The per curiam decision issued a subtle rejoinder to these conclusions. At the bottom of page 10, the Supreme Court cited Kleindienst v. Mandel in its discussion of the lower courts’ finding of a hardship for “people or entities in the United States who have relationships with foreign nationals abroad, and whose rights might be affected if those foreign nationals were excluded.” Those were precisely the facts of Mandel, in which Americans were burdened by the denial of entry of a Belgian Marxist scholar. On the next page, the justices noted that the lower courts “did not conclude that exclusion [for unconnected aliens] would impose any legally relevant hardship on the foreign national himself.” To support that observation, the per curiam decision cited Mandel for the proposition that “an unadmitted and nonresident alien … ha[s] no constitutional right of entry to this country.”
Both of the appellate court rulings, however, were in no way dependent on whether aliens had a “constitutional right of entry.” The crux of the 4th Circuit’s decision was that Trump’s statements – both before and after the inauguration – demonstrated that the executive order “drips with religious intolerance, animus, and discrimination.” The en banc court added that “EO-2 cannot be divorced from the cohesive narrative linking it to the animus that inspired it.” It was on this basis that the court of appeals affirmed the district court’s nationwide injunction, as applied to unknown aliens who otherwise had “no constitutional right of entry.”
Likewise, the 9th Circuit’s decision was premised on the fact that the executive order failed to meet the requisite burden of proof under 8 U.S.C. § 1182(f) to exclude anyone, even unknown aliens who otherwise had “no constitutional right of entry.” The panel reasoned that “narrowing the injunction to apply only to Plaintiffs would not cure the statutory violations identified, which in all applications would violate provisions of the INA.” In both cases, the executive order was void “ab initio,” or from the outset – on constitutional or statutory grounds – regardless of whom it affected.
The per curiam decision is in some tension with both of these findings. The Supreme Court observed that the “Government’s interest in enforcing §2(c), and the Executive’s authority to [deny entry to unconnected aliens], are undoubtedly at their peak when there is no tie between the foreign national and the United States.” The lower courts, to the contrary, concluded that this “interest” was trivial, if not non-existent. For example, the 4th Circuit stated that the order’s “asserted national security interest” to exclude all covered aliens, regardless of their bona fide connections, was a “post hoc, secondary justification for an executive action rooted in religious animus and intended to bar Muslims from this country.” Reasoning that “[t]he public interest is served by ‘curtailing unlawful executive action,’” the 9th Circuit discounted the government’s interest in national security because “the President must nonetheless exercise his executive power under § 1182(f) lawfully.”

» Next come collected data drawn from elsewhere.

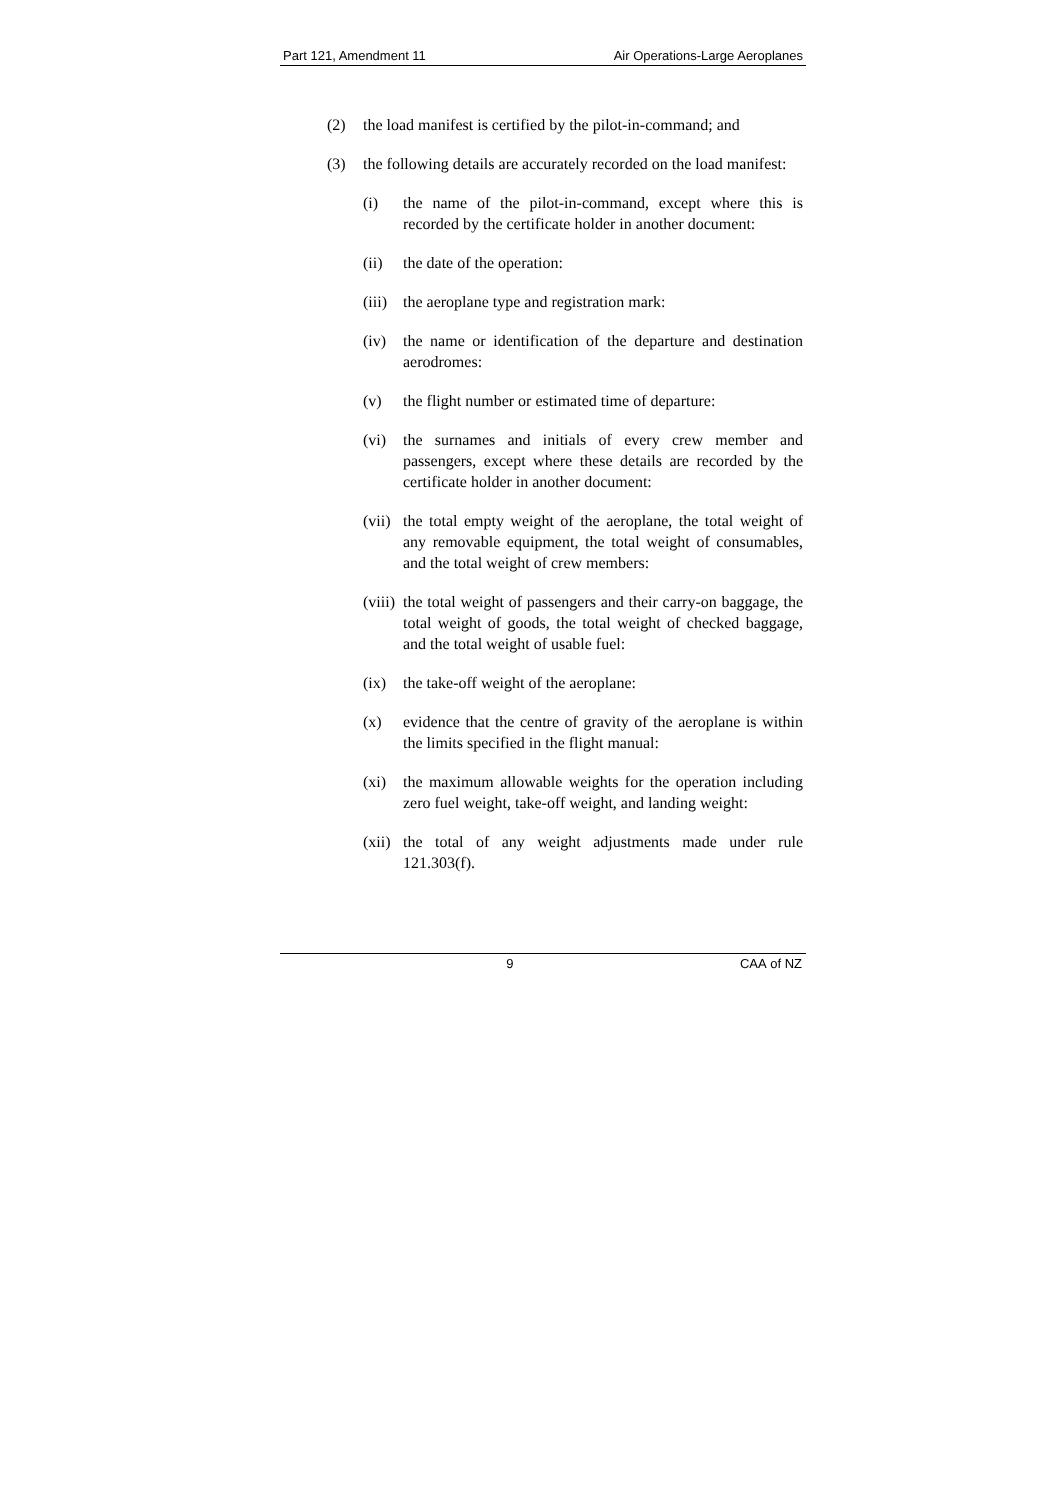Part 121, Amendment 11 Air Operations-Large Aeroplanes
(2) the load manifest is certified by the pilot-in-command; and
(3) the following details are accurately recorded on the load manifest:
(i) the name of the pilot-in-command, except where this is recorded by the certificate holder in another document:
(ii) the date of the operation:
(iii) the aeroplane type and registration mark:
(iv) the name or identification of the departure and destination aerodromes:
(v) the flight number or estimated time of departure:
(vi) the surnames and initials of every crew member and passengers, except where these details are recorded by the certificate holder in another document:
(vii) the total empty weight of the aeroplane, the total weight of any removable equipment, the total weight of consumables, and the total weight of crew members:
(viii) the total weight of passengers and their carry-on baggage, the total weight of goods, the total weight of checked baggage, and the total weight of usable fuel:
(ix) the take-off weight of the aeroplane:
(x) evidence that the centre of gravity of the aeroplane is within the limits specified in the flight manual:
(xi) the maximum allowable weights for the operation including zero fuel weight, take-off weight, and landing weight:
(xii) the total of any weight adjustments made under rule 121.303(f).
9 CAA of NZ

If the 4th Circuit is correct that the entire executive order is tainted by unconstitutional animus, then the government’s interest in enforcing it as to all aliens would indeed be nonexistent. The government has no interest in implementing an unconstitutional policy, even if certain parties lack standing to challenge it. Likewise, if the 9th Circuit was correct that the entire executive order was unlawful because the president lacked the statutory authority to promulgate it, then the government’s interest in enforcing the order as to all aliens would also be nil. The government cannot act unlawfully, even if other parties lack standing to challenge the government’s action. The Supreme Court’s per curiam decision, which allows the order to be enforced against some aliens, does not support either conclusion.
I don’t pretend that the Supreme Court’s carefully drafted opinion was designed to opine on the merits of the case. Yet the balancing of the equities here is in tension with the core of the rulings from the 4th and 9th Circuits, and with Mandel itself. And, in light of what I’ve dubbed the Kennedy rule, were the court to rule on the merits of this case after oral argument, a reversal would be more likely than not.